Note, In notebook-1, torchvision lib is used to load video-swin api and the pytorch weights they offered, whereas in notebook-2, raw official code and weights are loaded.

innat commented 8 months ago

ONNX

I noticed others also tried to export this model to onnx format but failed and reported to the official repo, tickets. So, I tried with this implementation with torch backend and it works as expected.

model = VideoClassifier(
    backbone=backbone,
    num_classes=num_classes,
    activation=None,
    pooling='avg',
)
model.eval()
batch_size = 1

#Input to the model
x = torch.randn(batch_size, 32, 224, 224, 3, requires_grad=True)
torch_out = model(x)

Using the torch official guideline.

torch.onnx.export(
    model, # model being run
    x,  # model input (or a tuple for multiple inputs)
    "vswin.onnx", 
    export_params=True,       
    opset_version=10,       
    do_constant_folding=True, 
    input_names = ['input'],   # the model's input names
    output_names = ['output'], # the model's output names
    dynamic_axes={
        'input' : {0 : 'batch_size'}, 
        'output' : {0 : 'batch_size'}
    }
)
import onnx
import onnxruntime

def to_numpy(tensor):
    if tensor.requires_grad:
        tensor = tensor.detach()
    tensor = tensor.cpu()
    numpy_array = tensor.numpy()
    return numpy_array

onnx_model = onnx.load("vswin.onnx")
onnx.checker.check_model(onnx_model)

ort_session = onnxruntime.InferenceSession(
    "vswin.onnx", providers=["CPUExecutionProvider"]
)

# compute ONNX Runtime output prediction
ort_inputs = {ort_session.get_inputs()[0].name: to_numpy(x)}
ort_outs = ort_session.run(None, ort_inputs)

Logit checking.

np.testing.assert_allclose(
    to_numpy(torch_out), ort_outs[0], rtol=1e-03, atol=1e-05
)
innat commented 8 months ago

lets move the video_swin layers into the model folder itself. Everything else LGTM!

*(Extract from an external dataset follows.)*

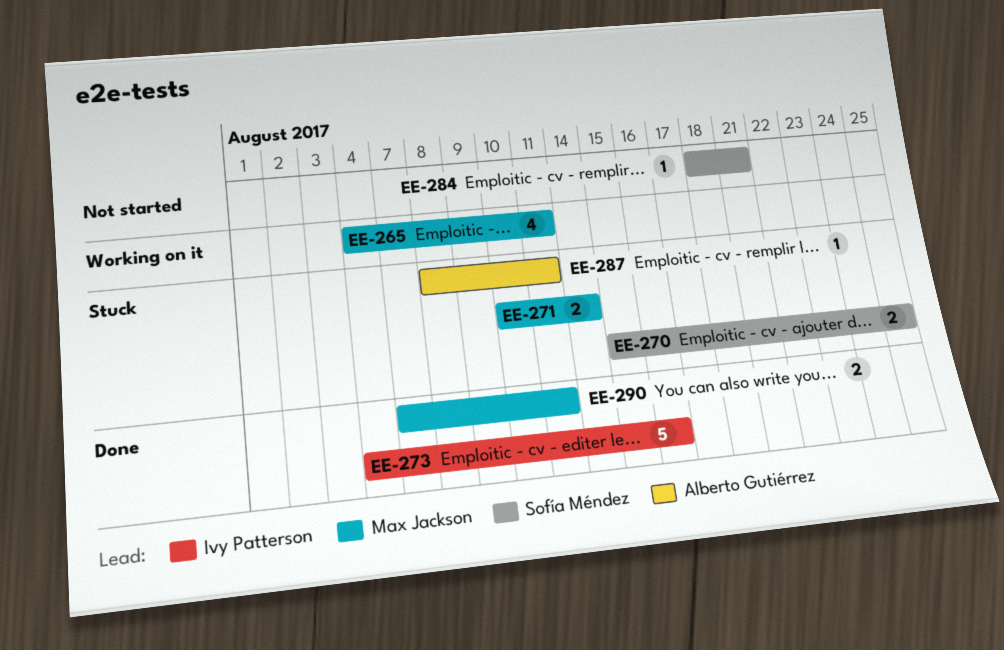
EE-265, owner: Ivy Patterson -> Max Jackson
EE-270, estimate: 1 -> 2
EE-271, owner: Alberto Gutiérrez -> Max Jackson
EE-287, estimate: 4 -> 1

Sorry, could u please elaborate? Do u want this file to relocate to here? If so, wouldn't it be anti pattern from current standard? I mean, all of the layers supposed to be in this directory, or no?

divyashreepathihalli commented 8 months ago

lets move the video_swin layers into the model folder itself. Everything else LGTM!

Sorry, could u please elaborate? Do u want this file to relocate to here? If so, wouldn't it be anti pattern from current standard? I mean, all of the layers supposed to be in this directory, or no?

Nope! all model specific layers should be inside the model folder. Only generic layers will go under the layers folder. The move locations linked are correct.

innat commented 8 months ago

I think the test is failling for other issue.

divyashreepathihalli commented 8 months ago

Thank you for this awesome contribution!!!